Selected extract:
Speaker of the Senate of Greater Lebanon
- In office 25 May 1926 – 6 October 1927

Personal details
- Born: 1881 Tripoli
- Died: 1934 (aged 52–53)

= Muhammad al-Jisr =

Lebanese politician and cleric (1881–1934)

Sheikh Muhammad ibn Husayn ibn Muhammad al-Jisr (محمد بن حسين بن محمد الجسر; 1881–1934) was a Lebanese cleric and politician who served as the Speaker of the Parliament of Lebanon from 18 October 1927 to 10 May 1932.

== Early years ==
Born in Tripoli during the Ottoman rule, al-Jisr was the son of Sheikh Husayn al-Jisr, an editor in Tripoli Newspaper and the founder of the National School. His son attended it, where he learned the Arabic language and the teachings of Islam.

== Political career ==
Al-Jisr was appointed in 1926 as a Senator for the seat of Tripoli and the Sunni sect after the announcement of the constitution. He was elected on 25 May 1926 as the Speaker of the Senate, where he received the majority of 14 votes out of 16.

He headed the Parliamentary Assembly, which was formed in 1927 and assigned to discuss the constitutional amendments proposed by the government. He was added to the Chamber of Deputies after the Senate was cancelled, which became the only house of the Parliament. He was elected as Speaker on 18 October with a plurality of 22 votes, against Ayoub Tabet who received 18 votes.

In 1932, he announced his candidacy in the presidential election. The Maronites, as the largest sect in the country, claimed the position to be theirs, but the Muslims objected to this because the constitution did not require it. Initially, the main candidates were Émile Eddé and Bechara El Khoury, but many deputies were leaning towards electing al-Jisr. To prevent a Muslim being elected as president, the French High Commissioner suspended the constitution and dissolved both the parliament and the government, keeping Charles Debbas, the current president, in office. Following this decision, al-Jisr retired from politics and died in 1934.

Dataset entries:
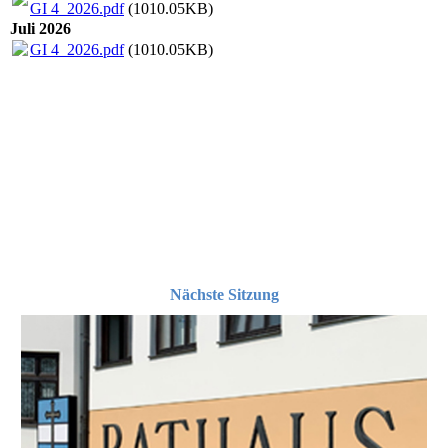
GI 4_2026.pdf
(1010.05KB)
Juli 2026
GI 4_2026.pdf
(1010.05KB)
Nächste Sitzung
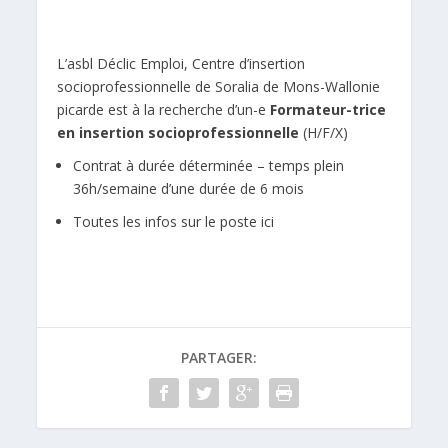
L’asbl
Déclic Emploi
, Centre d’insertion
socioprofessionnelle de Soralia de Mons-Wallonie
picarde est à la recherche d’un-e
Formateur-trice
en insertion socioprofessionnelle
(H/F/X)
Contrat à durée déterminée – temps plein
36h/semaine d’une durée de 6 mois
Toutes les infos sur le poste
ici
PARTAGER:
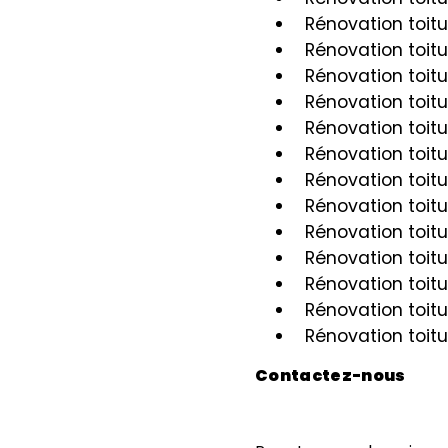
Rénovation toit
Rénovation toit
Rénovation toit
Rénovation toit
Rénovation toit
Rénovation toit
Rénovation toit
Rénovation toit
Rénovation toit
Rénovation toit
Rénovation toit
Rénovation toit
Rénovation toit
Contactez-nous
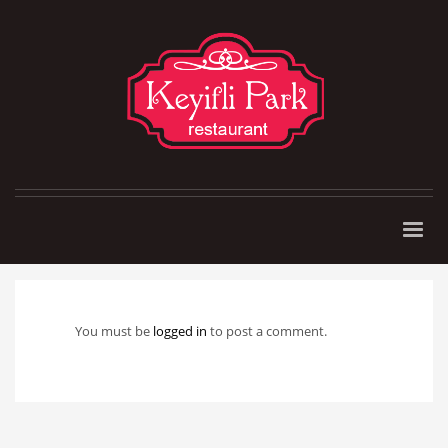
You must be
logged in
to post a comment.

Required tasks:
[1] Name every person in the Muhammad al-Jisr text who is identified by name, other than Muhammad al-Jisr himself.
[2] Print the part of the Muhammad al-Jisr text that begins at the words "In 1932, he" and stop after the words "died in 1934.".

Exercise results:
[1]
- Husayn al-Jisr
- Ayoub Tabet
- Émile Eddé
- Bechara El Khoury
- Charles Debbas

[2]
In 1932, he announced his candidacy in the presidential election. The Maronites, as the largest sect in the country, claimed the position to be theirs, but the Muslims objected to this because the constitution did not require it. Initially, the main candidates were Émile Eddé and Bechara El Khoury, but many deputies were leaning towards electing al-Jisr. To prevent a Muslim being elected as president, the French High Commissioner suspended the constitution and dissolved both the parliament and the government, keeping Charles Debbas, the current president, in office. Following this decision, al-Jisr retired from politics and died in 1934.